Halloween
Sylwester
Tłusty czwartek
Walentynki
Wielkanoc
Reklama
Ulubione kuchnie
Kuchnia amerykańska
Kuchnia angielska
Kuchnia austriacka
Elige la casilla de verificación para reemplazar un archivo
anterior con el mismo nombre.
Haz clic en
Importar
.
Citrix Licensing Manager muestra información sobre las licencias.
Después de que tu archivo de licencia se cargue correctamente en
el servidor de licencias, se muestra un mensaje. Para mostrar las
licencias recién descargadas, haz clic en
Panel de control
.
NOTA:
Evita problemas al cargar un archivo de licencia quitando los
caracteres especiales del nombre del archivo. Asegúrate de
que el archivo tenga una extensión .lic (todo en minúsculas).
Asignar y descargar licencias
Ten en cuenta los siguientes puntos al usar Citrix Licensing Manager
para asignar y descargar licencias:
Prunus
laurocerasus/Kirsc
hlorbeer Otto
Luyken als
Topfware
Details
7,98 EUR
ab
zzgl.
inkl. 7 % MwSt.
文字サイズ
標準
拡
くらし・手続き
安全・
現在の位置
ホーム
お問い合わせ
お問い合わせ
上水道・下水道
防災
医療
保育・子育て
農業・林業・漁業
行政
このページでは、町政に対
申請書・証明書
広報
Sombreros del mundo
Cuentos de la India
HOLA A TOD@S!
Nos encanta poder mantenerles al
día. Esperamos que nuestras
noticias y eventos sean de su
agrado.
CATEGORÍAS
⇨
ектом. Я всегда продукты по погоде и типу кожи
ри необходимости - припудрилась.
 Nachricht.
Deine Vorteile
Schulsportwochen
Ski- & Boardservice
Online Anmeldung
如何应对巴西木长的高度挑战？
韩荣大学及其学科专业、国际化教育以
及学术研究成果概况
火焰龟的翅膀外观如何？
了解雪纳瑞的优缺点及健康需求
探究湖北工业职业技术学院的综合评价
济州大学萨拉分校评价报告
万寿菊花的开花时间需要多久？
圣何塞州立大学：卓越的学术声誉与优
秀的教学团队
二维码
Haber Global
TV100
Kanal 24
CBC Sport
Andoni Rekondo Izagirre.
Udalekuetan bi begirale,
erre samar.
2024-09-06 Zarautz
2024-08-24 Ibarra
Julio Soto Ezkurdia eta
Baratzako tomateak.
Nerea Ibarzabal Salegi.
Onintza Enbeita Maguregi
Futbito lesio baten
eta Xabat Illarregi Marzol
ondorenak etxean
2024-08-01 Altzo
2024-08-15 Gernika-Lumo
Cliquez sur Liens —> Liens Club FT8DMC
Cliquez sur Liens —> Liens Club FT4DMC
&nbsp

- - -

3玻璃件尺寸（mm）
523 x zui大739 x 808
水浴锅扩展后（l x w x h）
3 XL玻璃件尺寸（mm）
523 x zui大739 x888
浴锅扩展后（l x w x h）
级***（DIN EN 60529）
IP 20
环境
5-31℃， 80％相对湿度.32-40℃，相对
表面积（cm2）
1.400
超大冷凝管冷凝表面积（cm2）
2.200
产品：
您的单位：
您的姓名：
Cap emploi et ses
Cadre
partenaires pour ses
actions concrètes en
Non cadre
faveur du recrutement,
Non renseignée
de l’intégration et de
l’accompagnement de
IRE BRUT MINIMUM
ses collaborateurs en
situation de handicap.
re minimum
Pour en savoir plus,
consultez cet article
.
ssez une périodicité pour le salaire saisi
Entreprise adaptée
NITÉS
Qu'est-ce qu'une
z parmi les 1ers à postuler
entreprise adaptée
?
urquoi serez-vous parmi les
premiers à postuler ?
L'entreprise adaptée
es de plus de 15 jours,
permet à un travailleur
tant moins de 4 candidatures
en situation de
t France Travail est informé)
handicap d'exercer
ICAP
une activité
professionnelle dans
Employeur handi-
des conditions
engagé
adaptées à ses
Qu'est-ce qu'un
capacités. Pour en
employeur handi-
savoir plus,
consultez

- - -

▶ [About this exercise]:
What lines of the material above hold the string "clic"? Please copy them.

▶ [Answer to this exercise]:
Haz clic en
licencias recién descargadas, haz clic en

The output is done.